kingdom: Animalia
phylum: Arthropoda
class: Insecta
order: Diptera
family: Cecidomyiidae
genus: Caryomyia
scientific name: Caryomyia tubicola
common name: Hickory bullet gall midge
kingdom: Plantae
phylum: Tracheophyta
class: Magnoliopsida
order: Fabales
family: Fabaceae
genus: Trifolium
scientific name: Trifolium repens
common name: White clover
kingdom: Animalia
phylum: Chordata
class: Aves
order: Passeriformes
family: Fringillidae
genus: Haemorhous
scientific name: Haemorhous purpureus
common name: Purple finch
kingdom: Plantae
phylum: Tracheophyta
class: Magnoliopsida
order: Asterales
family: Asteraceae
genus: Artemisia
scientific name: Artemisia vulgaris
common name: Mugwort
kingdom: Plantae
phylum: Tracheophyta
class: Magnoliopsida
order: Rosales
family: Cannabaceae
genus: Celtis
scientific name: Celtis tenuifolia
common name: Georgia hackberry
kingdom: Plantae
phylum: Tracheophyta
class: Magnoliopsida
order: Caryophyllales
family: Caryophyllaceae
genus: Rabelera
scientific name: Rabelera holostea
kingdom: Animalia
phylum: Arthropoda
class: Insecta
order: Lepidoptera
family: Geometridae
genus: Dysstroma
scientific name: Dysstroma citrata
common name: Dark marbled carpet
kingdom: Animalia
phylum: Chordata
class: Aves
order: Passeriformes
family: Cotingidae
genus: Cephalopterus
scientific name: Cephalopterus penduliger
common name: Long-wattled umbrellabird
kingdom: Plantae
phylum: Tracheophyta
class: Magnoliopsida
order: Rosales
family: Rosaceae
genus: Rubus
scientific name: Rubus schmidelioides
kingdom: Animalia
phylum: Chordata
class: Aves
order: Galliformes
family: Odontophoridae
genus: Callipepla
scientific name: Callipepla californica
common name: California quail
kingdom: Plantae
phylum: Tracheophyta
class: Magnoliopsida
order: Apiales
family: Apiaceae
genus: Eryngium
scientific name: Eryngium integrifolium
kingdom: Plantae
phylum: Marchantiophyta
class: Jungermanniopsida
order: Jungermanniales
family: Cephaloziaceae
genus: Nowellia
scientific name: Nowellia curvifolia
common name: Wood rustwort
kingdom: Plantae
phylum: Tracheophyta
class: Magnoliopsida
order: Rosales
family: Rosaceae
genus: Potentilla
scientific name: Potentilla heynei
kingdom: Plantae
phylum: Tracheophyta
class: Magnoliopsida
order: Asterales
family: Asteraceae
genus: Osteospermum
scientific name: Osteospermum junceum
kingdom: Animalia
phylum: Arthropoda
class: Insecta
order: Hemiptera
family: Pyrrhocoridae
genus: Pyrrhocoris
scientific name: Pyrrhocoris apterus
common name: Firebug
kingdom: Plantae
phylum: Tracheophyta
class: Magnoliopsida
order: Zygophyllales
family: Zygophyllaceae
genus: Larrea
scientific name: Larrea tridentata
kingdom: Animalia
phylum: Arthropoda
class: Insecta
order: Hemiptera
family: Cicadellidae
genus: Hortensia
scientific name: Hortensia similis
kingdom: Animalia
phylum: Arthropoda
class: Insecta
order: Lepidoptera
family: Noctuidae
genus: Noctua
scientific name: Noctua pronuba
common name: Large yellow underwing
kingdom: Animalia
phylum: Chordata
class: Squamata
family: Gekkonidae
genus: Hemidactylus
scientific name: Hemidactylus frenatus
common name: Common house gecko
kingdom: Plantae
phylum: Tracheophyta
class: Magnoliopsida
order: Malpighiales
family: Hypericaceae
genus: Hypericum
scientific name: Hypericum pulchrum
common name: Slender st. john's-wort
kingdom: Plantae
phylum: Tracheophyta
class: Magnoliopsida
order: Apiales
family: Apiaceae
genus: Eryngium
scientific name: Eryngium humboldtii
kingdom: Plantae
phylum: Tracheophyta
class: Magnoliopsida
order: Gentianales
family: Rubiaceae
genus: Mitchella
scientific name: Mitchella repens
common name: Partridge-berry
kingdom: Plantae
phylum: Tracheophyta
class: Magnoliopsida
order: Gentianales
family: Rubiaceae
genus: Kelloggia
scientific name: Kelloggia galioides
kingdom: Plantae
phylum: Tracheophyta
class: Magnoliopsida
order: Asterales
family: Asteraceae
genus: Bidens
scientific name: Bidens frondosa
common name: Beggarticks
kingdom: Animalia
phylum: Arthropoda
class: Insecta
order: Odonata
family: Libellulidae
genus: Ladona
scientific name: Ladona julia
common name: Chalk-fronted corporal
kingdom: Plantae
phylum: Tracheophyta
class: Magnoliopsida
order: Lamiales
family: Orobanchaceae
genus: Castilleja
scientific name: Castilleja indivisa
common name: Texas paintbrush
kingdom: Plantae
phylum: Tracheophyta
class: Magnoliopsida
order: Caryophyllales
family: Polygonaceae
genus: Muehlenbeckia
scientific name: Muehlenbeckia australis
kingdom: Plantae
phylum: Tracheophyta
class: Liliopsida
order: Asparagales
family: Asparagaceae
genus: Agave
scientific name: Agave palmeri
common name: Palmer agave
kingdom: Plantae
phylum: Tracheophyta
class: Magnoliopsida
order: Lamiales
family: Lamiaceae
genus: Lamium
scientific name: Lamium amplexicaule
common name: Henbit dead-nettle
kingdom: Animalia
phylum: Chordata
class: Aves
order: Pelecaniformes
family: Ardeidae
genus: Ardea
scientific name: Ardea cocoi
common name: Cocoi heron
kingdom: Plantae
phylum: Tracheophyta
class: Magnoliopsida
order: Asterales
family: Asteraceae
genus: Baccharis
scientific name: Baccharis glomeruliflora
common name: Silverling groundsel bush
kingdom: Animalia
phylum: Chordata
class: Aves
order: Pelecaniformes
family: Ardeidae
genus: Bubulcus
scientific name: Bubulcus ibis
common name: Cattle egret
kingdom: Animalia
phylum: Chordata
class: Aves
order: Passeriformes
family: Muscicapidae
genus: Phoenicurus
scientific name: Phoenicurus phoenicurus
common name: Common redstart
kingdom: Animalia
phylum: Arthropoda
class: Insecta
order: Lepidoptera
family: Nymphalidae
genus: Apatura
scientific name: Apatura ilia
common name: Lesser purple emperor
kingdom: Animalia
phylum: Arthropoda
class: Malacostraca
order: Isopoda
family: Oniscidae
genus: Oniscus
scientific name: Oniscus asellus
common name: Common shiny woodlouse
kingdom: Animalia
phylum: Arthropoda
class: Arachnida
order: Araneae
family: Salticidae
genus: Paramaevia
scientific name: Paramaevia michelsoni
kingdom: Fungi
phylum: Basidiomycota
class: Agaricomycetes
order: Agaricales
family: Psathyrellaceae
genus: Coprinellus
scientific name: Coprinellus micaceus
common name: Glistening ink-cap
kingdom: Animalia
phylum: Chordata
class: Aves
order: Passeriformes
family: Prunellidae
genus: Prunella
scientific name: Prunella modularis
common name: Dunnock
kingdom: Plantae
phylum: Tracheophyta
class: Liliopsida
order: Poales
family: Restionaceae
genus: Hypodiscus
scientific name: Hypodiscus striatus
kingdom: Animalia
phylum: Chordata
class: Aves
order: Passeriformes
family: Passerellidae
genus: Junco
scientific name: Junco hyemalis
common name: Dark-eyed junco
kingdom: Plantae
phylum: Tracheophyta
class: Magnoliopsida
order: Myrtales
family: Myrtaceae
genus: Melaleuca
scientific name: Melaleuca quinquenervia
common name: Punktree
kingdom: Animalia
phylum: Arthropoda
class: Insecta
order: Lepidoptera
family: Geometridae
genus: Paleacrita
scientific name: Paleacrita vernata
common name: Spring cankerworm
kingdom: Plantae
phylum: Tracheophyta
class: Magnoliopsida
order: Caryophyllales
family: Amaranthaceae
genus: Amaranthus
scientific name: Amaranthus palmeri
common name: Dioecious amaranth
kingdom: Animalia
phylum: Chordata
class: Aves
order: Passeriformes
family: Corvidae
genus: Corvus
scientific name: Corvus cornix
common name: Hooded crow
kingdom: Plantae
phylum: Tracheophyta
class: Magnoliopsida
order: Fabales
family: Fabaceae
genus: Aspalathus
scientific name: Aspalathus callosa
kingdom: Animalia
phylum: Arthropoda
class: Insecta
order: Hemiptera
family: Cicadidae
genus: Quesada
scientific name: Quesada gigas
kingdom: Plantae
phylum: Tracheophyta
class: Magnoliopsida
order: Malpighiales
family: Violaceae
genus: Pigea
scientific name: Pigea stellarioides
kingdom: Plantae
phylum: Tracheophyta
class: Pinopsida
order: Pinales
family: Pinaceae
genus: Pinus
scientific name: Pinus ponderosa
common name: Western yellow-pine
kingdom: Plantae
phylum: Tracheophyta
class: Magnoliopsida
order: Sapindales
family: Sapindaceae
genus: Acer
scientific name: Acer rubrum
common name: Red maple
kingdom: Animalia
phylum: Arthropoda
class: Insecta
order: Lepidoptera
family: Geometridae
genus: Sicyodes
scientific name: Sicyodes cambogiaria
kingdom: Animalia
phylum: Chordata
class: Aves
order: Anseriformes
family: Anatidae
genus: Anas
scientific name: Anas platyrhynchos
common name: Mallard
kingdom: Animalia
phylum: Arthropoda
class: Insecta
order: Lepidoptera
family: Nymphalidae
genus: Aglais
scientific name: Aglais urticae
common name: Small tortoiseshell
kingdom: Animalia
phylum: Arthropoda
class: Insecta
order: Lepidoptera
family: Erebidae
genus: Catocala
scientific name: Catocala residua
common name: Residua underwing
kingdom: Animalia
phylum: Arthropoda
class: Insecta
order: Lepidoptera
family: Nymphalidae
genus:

+--

| What is being asked |
Copy out the part of the data above that opens with the line containing "order: Galliformes" and closes with the line containing "family: Noctuidae", both of those lines included and every line unchanged.

| Finished task |
order: Galliformes
family: Odontophoridae
genus: Callipepla
scientific name: Callipepla californica
common name: California quail
kingdom: Plantae
phylum: Tracheophyta
class: Magnoliopsida
order: Apiales
family: Apiaceae
genus: Eryngium
scientific name: Eryngium integrifolium
kingdom: Plantae
phylum: Marchantiophyta
class: Jungermanniopsida
order: Jungermanniales
family: Cephaloziaceae
genus: Nowellia
scientific name: Nowellia curvifolia
common name: Wood rustwort
kingdom: Plantae
phylum: Tracheophyta
class: Magnoliopsida
order: Rosales
family: Rosaceae
genus: Potentilla
scientific name: Potentilla heynei
kingdom: Plantae
phylum: Tracheophyta
class: Magnoliopsida
order: Asterales
family: Asteraceae
genus: Osteospermum
scientific name: Osteospermum junceum
kingdom: Animalia
phylum: Arthropoda
class: Insecta
order: Hemiptera
family: Pyrrhocoridae
genus: Pyrrhocoris
scientific name: Pyrrhocoris apterus
common name: Firebug
kingdom: Plantae
phylum: Tracheophyta
class: Magnoliopsida
order: Zygophyllales
family: Zygophyllaceae
genus: Larrea
scientific name: Larrea tridentata
kingdom: Animalia
phylum: Arthropoda
class: Insecta
order: Hemiptera
family: Cicadellidae
genus: Hortensia
scientific name: Hortensia similis
kingdom: Animalia
phylum: Arthropoda
class: Insecta
order: Lepidoptera
family: Noctuidae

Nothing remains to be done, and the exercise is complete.